Dataset entries:
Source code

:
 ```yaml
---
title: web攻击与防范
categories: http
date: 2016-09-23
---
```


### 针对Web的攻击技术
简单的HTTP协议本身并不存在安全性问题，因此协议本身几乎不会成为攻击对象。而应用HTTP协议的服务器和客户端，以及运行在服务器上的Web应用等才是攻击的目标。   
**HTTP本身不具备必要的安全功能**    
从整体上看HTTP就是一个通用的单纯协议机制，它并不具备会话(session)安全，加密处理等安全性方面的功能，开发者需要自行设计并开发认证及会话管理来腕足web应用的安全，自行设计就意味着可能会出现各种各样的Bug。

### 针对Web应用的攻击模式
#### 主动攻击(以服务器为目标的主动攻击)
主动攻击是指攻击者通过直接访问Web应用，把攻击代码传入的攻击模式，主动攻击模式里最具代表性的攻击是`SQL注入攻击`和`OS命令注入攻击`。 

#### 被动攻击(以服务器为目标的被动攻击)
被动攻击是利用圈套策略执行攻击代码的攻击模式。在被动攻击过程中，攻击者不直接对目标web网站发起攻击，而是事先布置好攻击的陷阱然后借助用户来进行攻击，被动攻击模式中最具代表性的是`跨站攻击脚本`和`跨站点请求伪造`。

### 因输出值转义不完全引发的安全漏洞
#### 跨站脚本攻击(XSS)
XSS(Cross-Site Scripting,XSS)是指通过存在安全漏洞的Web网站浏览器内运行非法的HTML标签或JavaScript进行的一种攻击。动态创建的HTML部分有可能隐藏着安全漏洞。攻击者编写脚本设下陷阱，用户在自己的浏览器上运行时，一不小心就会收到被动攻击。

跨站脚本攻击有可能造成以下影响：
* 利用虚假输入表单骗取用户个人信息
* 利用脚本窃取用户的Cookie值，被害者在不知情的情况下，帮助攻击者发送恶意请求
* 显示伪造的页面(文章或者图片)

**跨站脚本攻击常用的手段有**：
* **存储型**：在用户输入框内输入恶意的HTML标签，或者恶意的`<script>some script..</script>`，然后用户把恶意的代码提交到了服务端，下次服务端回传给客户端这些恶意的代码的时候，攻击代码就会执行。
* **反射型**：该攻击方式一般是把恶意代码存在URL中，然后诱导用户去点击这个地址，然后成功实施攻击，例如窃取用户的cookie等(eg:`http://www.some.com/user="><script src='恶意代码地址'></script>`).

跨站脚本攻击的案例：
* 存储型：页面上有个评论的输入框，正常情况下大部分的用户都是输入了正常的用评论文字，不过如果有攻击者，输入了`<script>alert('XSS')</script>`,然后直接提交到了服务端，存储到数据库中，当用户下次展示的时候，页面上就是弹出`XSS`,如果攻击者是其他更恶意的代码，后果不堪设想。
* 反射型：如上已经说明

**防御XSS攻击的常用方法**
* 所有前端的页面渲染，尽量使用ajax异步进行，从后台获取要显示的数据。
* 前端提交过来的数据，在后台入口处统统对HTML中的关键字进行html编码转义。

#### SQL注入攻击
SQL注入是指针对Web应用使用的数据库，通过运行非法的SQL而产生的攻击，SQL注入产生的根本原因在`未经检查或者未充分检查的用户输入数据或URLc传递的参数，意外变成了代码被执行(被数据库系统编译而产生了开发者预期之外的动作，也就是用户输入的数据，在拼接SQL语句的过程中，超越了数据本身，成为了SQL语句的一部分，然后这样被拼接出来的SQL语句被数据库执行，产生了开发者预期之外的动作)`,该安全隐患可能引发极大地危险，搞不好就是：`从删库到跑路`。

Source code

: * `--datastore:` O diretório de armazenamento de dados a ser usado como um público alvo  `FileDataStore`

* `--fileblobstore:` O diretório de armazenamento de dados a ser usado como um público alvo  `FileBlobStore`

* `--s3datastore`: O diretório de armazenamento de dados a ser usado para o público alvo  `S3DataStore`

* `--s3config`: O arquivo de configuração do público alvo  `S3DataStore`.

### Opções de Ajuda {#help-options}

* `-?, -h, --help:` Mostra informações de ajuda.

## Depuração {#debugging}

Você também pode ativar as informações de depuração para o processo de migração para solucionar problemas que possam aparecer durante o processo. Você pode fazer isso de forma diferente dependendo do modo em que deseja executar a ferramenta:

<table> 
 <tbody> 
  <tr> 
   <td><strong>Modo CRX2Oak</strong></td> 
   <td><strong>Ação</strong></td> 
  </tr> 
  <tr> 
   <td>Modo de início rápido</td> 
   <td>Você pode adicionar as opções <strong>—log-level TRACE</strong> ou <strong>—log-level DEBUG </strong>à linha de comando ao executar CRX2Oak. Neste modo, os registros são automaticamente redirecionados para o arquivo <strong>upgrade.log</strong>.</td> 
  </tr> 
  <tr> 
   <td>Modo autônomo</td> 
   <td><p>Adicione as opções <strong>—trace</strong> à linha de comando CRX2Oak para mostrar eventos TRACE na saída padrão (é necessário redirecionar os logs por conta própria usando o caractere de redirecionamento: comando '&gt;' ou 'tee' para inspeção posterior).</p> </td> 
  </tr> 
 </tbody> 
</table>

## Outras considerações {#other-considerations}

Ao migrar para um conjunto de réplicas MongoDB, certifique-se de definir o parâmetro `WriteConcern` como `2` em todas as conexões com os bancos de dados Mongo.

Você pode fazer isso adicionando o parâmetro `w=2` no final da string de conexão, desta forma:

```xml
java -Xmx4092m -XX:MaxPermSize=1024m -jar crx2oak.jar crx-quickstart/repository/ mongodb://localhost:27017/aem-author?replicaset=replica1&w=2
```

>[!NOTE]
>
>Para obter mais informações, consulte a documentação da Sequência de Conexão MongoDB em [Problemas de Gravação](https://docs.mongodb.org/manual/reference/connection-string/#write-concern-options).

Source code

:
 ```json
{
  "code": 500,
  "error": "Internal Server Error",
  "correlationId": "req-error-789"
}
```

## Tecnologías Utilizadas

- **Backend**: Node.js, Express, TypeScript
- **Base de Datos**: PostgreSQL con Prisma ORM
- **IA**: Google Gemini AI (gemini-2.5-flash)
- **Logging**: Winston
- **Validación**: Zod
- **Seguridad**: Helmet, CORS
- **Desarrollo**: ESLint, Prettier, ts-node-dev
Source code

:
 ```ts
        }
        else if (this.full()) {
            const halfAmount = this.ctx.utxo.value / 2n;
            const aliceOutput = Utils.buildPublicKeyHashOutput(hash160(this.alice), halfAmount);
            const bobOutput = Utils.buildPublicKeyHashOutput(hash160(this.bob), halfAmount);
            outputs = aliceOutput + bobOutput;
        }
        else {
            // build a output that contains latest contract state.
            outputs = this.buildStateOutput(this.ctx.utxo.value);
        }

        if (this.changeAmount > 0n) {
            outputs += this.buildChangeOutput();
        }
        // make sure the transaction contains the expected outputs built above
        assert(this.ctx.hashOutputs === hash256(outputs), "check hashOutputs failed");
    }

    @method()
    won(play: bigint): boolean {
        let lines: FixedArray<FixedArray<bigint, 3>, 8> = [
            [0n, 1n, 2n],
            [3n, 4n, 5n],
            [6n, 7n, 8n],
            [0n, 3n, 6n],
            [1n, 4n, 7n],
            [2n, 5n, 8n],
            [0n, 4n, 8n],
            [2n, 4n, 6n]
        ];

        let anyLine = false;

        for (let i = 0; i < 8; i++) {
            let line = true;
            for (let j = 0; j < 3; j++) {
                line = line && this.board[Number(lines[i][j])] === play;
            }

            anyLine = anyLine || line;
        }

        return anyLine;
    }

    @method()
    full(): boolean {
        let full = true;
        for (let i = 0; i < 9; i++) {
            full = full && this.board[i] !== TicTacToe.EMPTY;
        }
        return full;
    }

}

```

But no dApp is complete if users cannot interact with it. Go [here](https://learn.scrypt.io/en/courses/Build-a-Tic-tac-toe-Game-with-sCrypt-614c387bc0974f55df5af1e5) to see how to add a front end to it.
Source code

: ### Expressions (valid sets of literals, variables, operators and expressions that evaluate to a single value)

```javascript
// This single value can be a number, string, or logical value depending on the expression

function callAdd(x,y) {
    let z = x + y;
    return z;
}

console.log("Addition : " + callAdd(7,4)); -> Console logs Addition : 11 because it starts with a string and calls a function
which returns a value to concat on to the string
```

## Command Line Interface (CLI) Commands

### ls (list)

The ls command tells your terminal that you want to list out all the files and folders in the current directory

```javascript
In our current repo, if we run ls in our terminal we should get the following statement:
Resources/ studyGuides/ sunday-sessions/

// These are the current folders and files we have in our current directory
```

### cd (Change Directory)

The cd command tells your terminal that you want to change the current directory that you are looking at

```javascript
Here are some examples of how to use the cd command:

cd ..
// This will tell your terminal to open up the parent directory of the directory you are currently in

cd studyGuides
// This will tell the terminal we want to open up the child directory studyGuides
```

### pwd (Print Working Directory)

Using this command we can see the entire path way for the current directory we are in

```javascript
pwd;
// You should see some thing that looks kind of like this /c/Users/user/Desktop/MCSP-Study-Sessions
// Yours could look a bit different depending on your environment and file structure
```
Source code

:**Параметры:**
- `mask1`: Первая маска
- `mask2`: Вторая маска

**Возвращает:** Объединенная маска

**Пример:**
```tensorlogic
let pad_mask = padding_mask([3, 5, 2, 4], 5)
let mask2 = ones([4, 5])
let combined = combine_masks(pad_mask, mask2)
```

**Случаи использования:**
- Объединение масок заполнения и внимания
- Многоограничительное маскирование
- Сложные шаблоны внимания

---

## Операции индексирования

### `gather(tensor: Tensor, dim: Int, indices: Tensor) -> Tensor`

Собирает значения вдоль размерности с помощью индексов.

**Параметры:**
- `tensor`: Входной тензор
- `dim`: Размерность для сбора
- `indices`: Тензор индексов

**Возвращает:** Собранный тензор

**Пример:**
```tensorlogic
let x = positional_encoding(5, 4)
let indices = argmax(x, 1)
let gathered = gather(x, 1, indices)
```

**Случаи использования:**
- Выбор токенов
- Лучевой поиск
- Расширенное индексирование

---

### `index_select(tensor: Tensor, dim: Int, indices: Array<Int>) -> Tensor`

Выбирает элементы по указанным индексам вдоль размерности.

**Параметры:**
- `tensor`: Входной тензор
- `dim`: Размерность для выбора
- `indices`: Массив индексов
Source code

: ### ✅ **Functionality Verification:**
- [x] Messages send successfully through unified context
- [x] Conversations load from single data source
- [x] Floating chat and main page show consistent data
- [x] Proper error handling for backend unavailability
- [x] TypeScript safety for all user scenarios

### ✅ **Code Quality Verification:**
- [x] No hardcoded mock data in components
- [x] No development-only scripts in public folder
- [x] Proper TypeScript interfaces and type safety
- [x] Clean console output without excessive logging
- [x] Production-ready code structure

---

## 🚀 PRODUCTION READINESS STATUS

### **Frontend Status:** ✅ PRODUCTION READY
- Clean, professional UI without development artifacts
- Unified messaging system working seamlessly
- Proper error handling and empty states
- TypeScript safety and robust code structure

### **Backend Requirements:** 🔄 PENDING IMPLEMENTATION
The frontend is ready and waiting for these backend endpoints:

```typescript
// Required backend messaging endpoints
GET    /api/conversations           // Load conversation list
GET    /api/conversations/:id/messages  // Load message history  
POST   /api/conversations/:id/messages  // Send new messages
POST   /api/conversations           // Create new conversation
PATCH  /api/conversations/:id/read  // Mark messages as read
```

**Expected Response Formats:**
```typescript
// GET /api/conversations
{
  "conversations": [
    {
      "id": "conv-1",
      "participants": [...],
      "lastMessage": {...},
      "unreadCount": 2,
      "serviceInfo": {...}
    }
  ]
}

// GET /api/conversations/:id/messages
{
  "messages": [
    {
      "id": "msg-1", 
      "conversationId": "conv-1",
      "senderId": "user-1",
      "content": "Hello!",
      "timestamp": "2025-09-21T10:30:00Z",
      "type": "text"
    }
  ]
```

PROBLEM TO SOLVE
Count the lines in the records above that contain the word "files", and give only the number.

RESPONSE
2